I'll have to double check then. I've always thought that Jacob was owner of Obsidian... Oh well, very good sub at a very good price point. So far I'm loving it and so has everyone that's heard my setup so far.


----------



## Boostedrex (Apr 4, 2007)

Yeah, not much at all to dislike about the Obsidian subs. That's what I'll be running in my car when I start competing again. It was a no brainer!


----------



## edouble101 (Dec 9, 2010)

Boostedrex said:


> Yeah, not much at all to dislike about the Obsidian subs. That's what I'll be running in my car when I start competing again. It was a no brainer!


...IB?


----------



## 49konvict (Mar 18, 2013)

Nick lemons is the owner and he is from stereo integrity. Jacob fuller owns sundown and is a co owner of obsidian. I ran a oa 12 for about a year and its amazing for the price. Ran it sealed and ib and prefered sealed. Ib sounded great but I'm more of an spl guy so sealed gave me the thump I needed. Had a 4th order built but my car blew up before I could install so can't say anything about that. Very versatile and 600 rms just made it laugh. Even ib it never got warm on 600. Man now I want another


----------



## Boostedrex (Apr 4, 2007)

edouble101 said:


> ...IB?


IB = Infinite Baffle. I cut a hole through the floor pan of my car and the back of the 18" is open to the outside. Freaking AMAZING setup for SQ but it will hamper the overall SPL ability of the sub. I don't care about high SPL though, so that is fine by me.


----------



## Bluenote (Aug 29, 2008)

Boostedrex said:


> IB = Infinite Baffle.
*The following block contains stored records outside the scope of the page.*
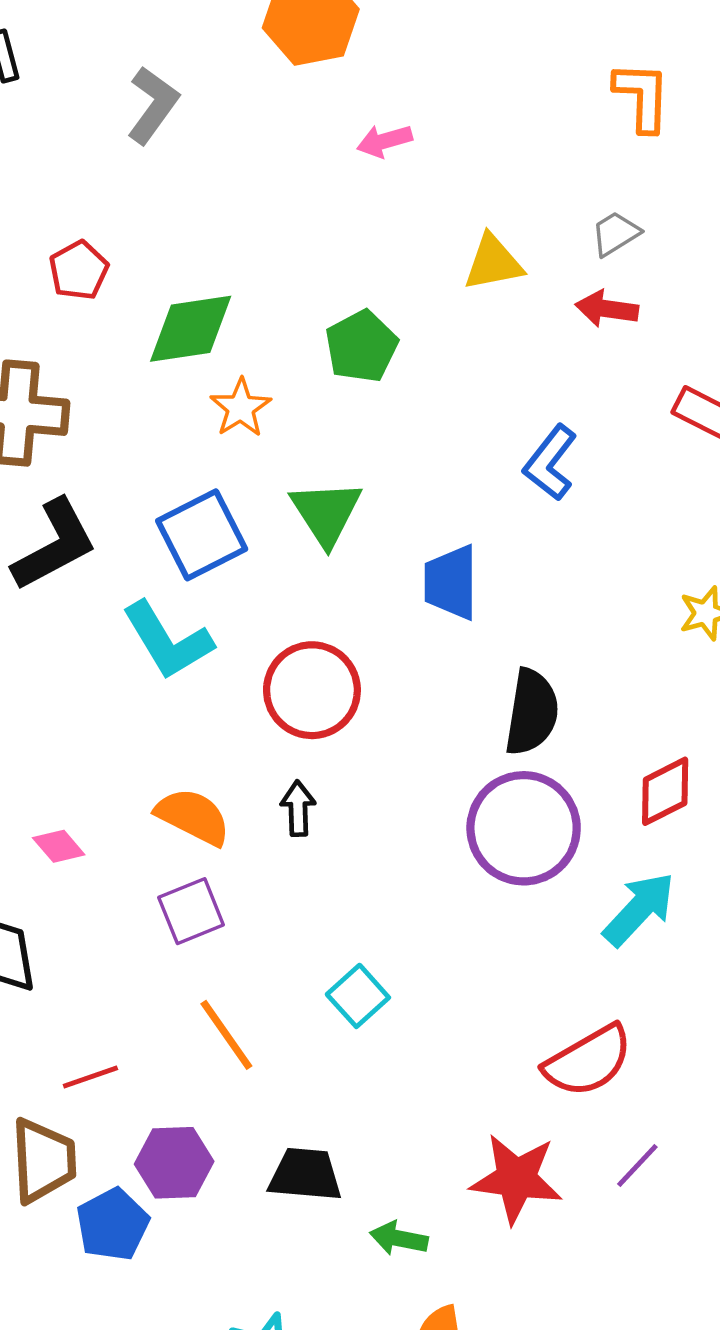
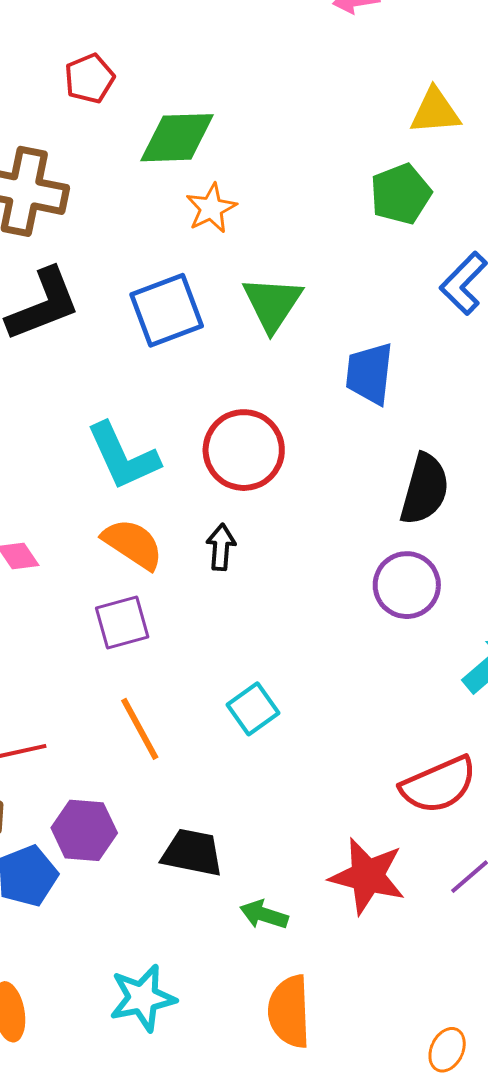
green pentagon: (361, 346) -> (401, 194), moved
cyan L-shape: (168, 641) -> (123, 456), moved
purple circle: (524, 828) -> (407, 585), size x0.7

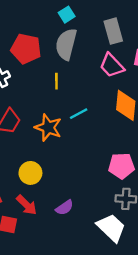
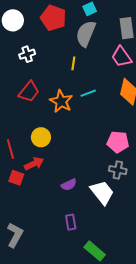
red pentagon: (26, 49) -> (53, 18), moved
red arrow: (27, 205) -> (34, 164), turned -78
purple semicircle: (65, 208) -> (69, 185), moved

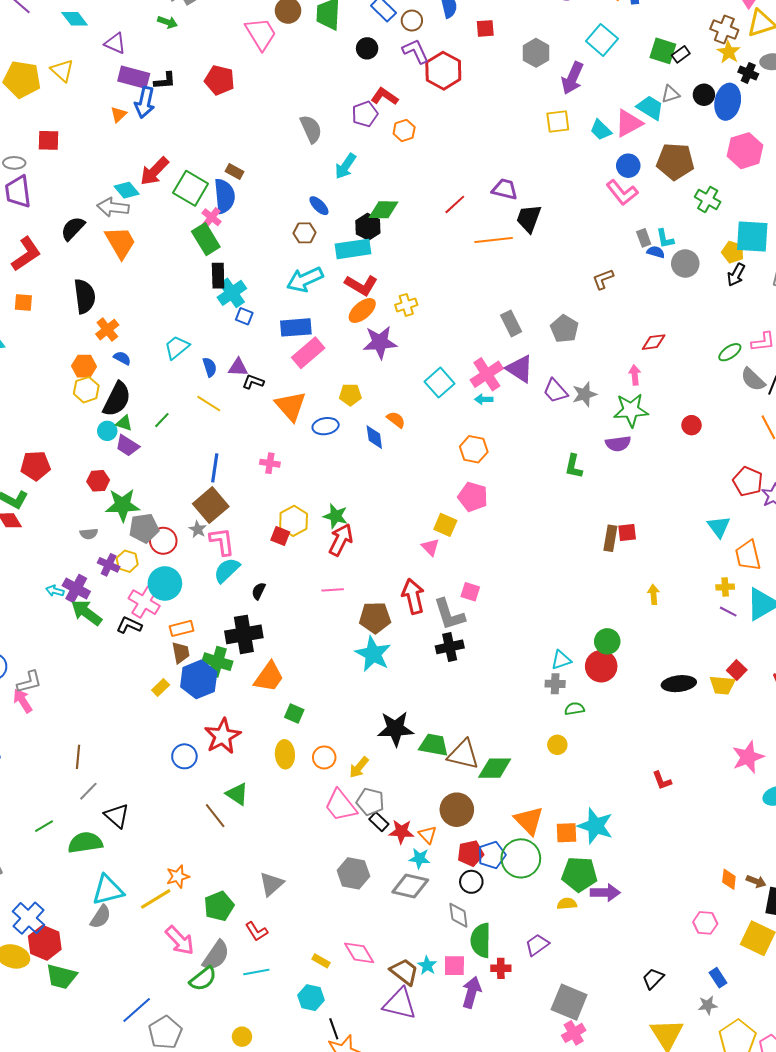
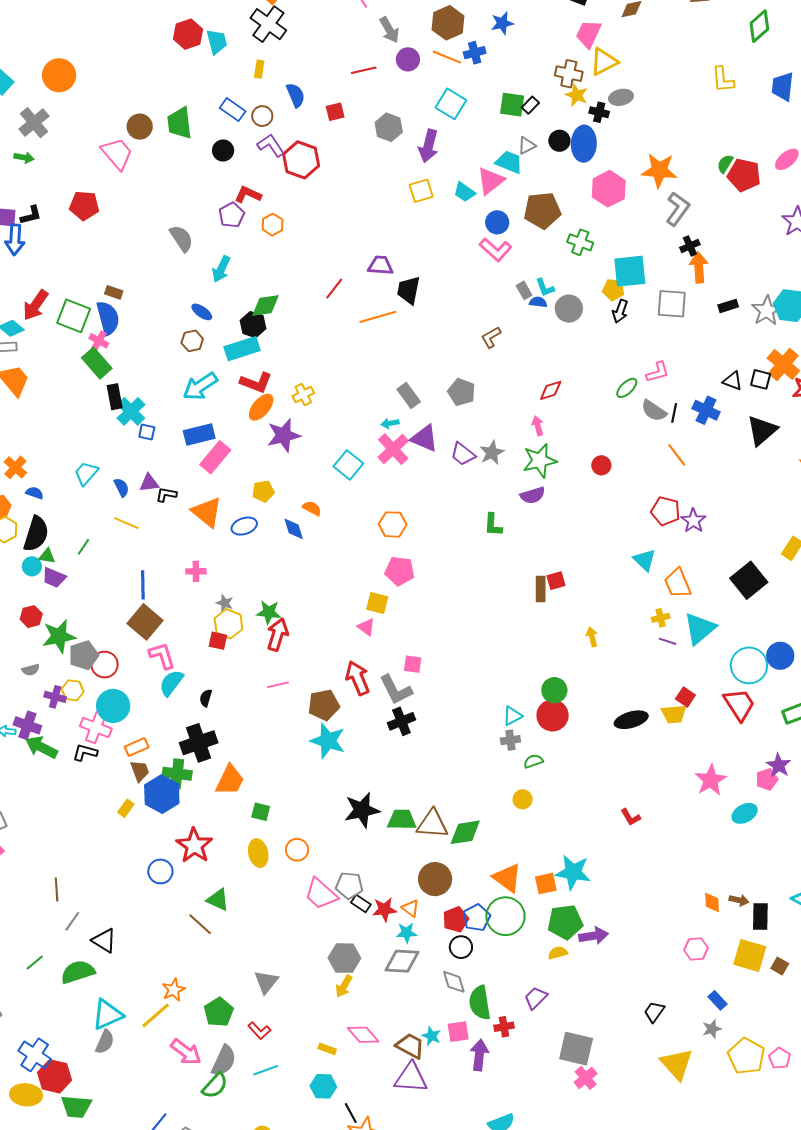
cyan arrow: (484, 399) -> (390, 423), moved
gray star: (198, 529) -> (225, 603), moved
yellow arrow: (359, 767) -> (344, 986), moved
I cut a hole through the floor pan of my car and the back of the 18" is open to the outside. Freaking AMAZING setup for SQ but it will hamper the overall SPL ability of the sub. I don't care about high SPL though, so that is fine by me.


^^
Zach you are so committed! Haha! I'd like to see and hear that soon.


----------



## tate007 (May 9, 2011)

I want a pair of these. 

How do they compare to 18w3? I know they are a different generation but I would like to know if someone has heard both.


----------